Days are getting short until Three Star Owl‘s third appearance at Southwest Wings Birding and Nature Festival, and I’m in a groove, making pieces for the event. As posted, I’ve been making mugs, and also owls. Lots of owls. Even more owls than usual.
So recently I turned to the hairy side of Sonoran fauna, and have been doing Javelinas. Javelina items are popular with Three Star Owl clients, both Arizonans and visitors to the desert. Interestingly, it’s often people who have lived their lives in the less urban areas of AZ who are NOT fans of the rooting, tusk-bearing mammal: they may have grown up thinking of them as pesky neighbors, and are weary of battling them over landscaping, gardens, and garbage, or are tired of sewing up the hound.
But in general, javelinas have lots of fans. I was thrilled when a herd temporarily moved into our neighborhood a few years ago. They were flooded out of their usual habitat during a rainy year when the Salt River swamped the Goodding’s willow woods growing up in its channelized banks. They did a bit of damage in yards, including ours, but I also still remember the thrill of hearing clicking sounds coming up the street, and looking up to see a mama with two quite young piglets following her!

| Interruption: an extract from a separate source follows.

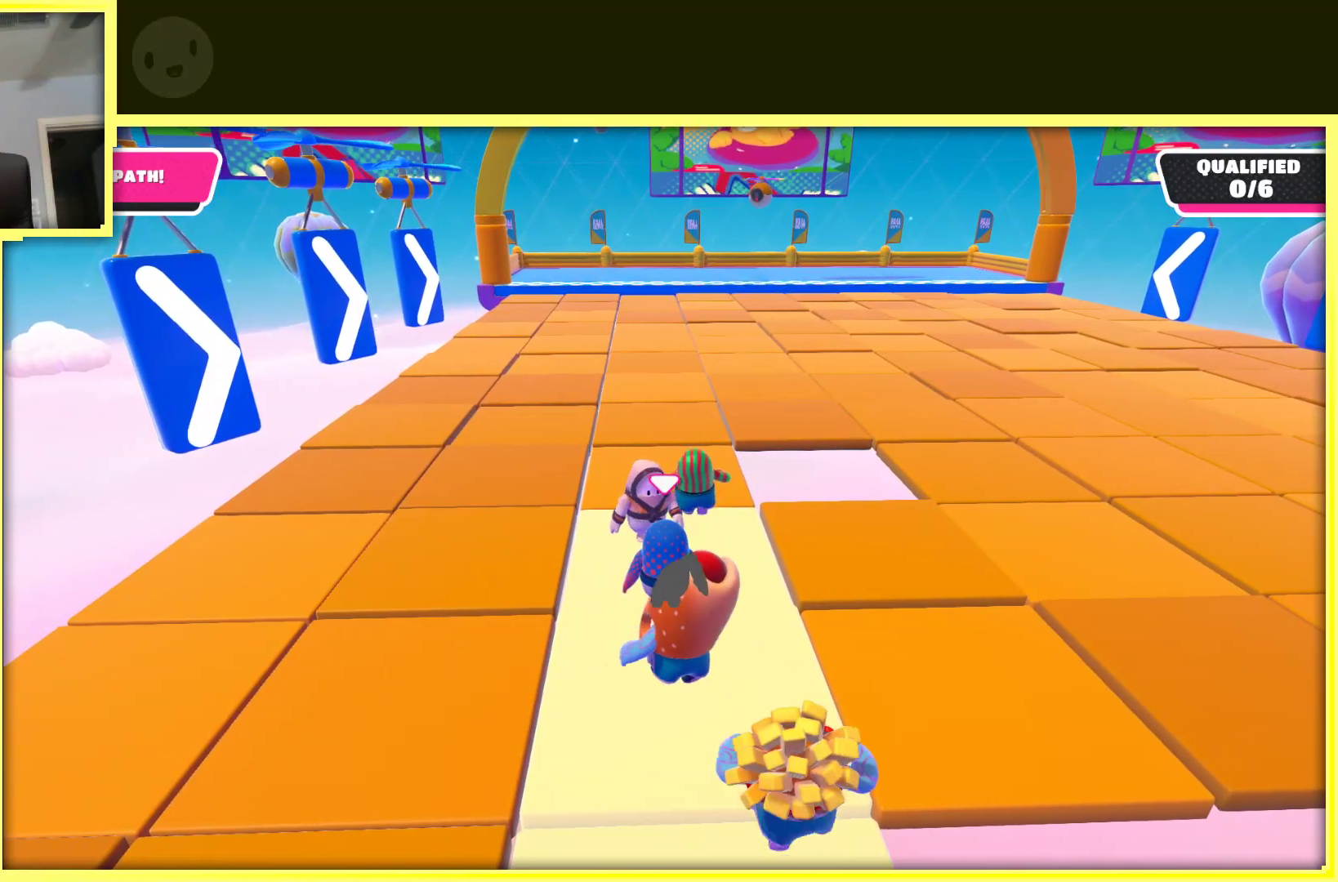
{"buttons": [], "left_stick": "center", "right_stick": "center", "events": []}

Javelinas are not true pigs: they are pig-like mammals in the peccary family, Tayassuidae, and have a New World origin as opposed to pigs and swine, family Suidae, which originated in the Old World. Our javelinas are also called Collared Peccaries, and live in a wide geographical range and a variety of habitats in the arid Southwestern U.S. There are three other species of peccary in the Americas, which live throughout Central and South America: White-lipped, Chacoan, and Giant Peccaries.
Three Star Owl will be offering Javelina candle-holders and salt and pepper shakers for your table. Here’s a colored pencil drawing of a pair of shakers in progress. It’s not the drawing that’s “unfinished” it’s the clay objects, which are in two stages of completion, still in wet clay. One is modeled and textured, the other not yet detailed or textured. The shaker holes are the nostrils at the end of their snouts, and each one is re-fillable through neat rubber plugs in their bellies.
(Photos: top, javelina dirt-napping at the Arizona Sonora Desert Museum, E.Shock; javelina in our front garden, munching spring wildflowers, A.Shock; colored pencil sketch on recycled, speckled paper, A.Shock; Three Star Owl javelina candle holder, A.Shock)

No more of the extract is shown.